Count the lines in the material below that contain the word "chart". Give only the number.

PROVIDED DATA ::
---
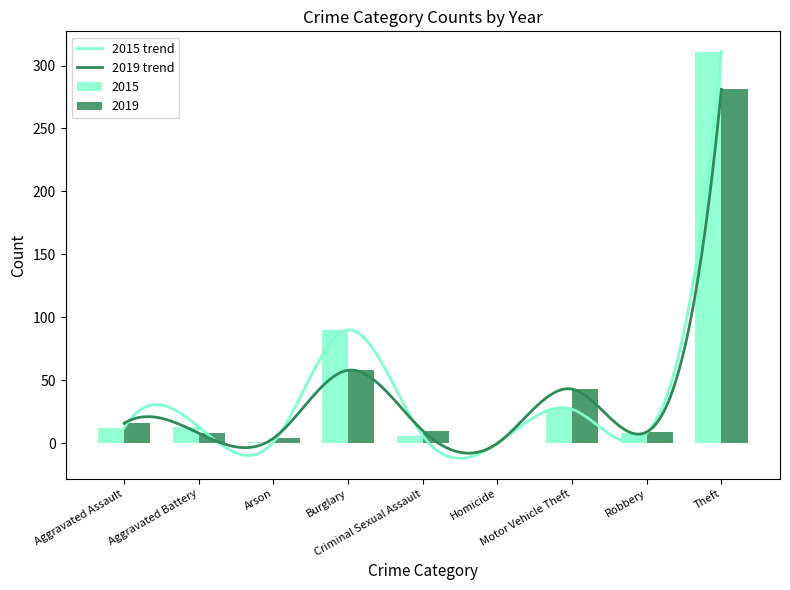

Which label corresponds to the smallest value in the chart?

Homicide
---
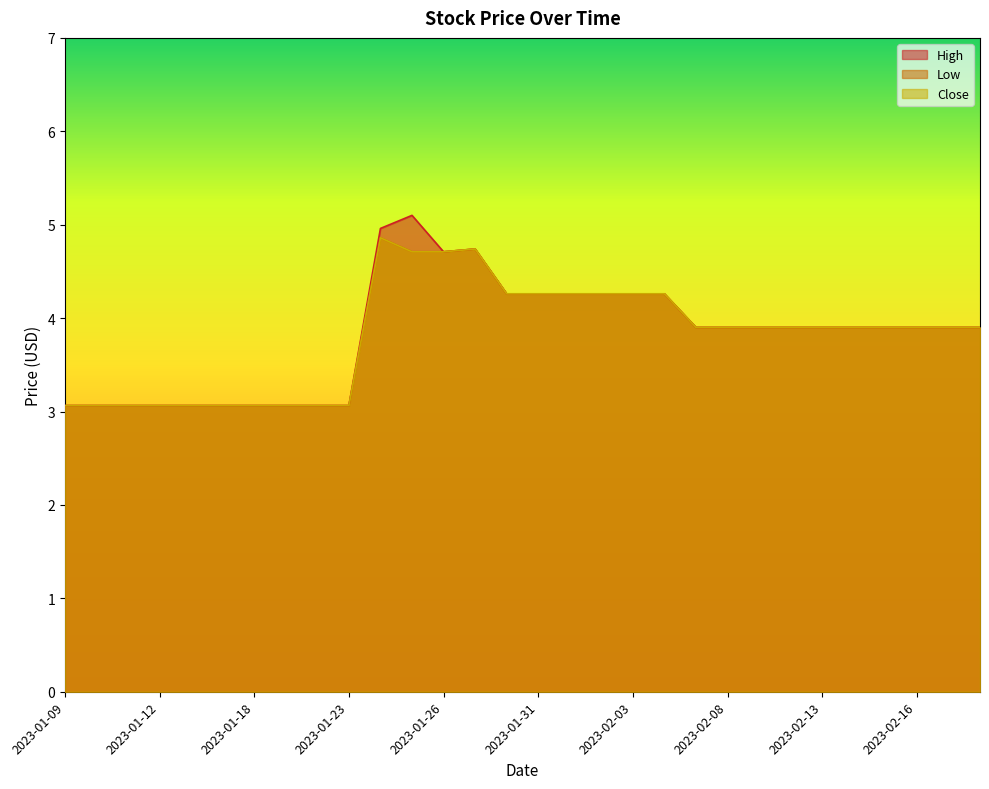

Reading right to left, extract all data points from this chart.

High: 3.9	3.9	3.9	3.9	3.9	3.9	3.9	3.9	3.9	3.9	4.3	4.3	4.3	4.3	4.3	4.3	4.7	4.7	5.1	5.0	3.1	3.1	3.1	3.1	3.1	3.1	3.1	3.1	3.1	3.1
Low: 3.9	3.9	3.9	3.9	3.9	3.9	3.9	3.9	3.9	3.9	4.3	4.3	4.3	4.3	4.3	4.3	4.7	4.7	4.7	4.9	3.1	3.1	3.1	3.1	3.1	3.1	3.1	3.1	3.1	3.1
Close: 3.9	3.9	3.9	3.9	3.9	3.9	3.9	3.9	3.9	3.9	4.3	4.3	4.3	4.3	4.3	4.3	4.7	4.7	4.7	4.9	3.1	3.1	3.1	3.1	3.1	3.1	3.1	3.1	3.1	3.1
---
SOLUTION :: 2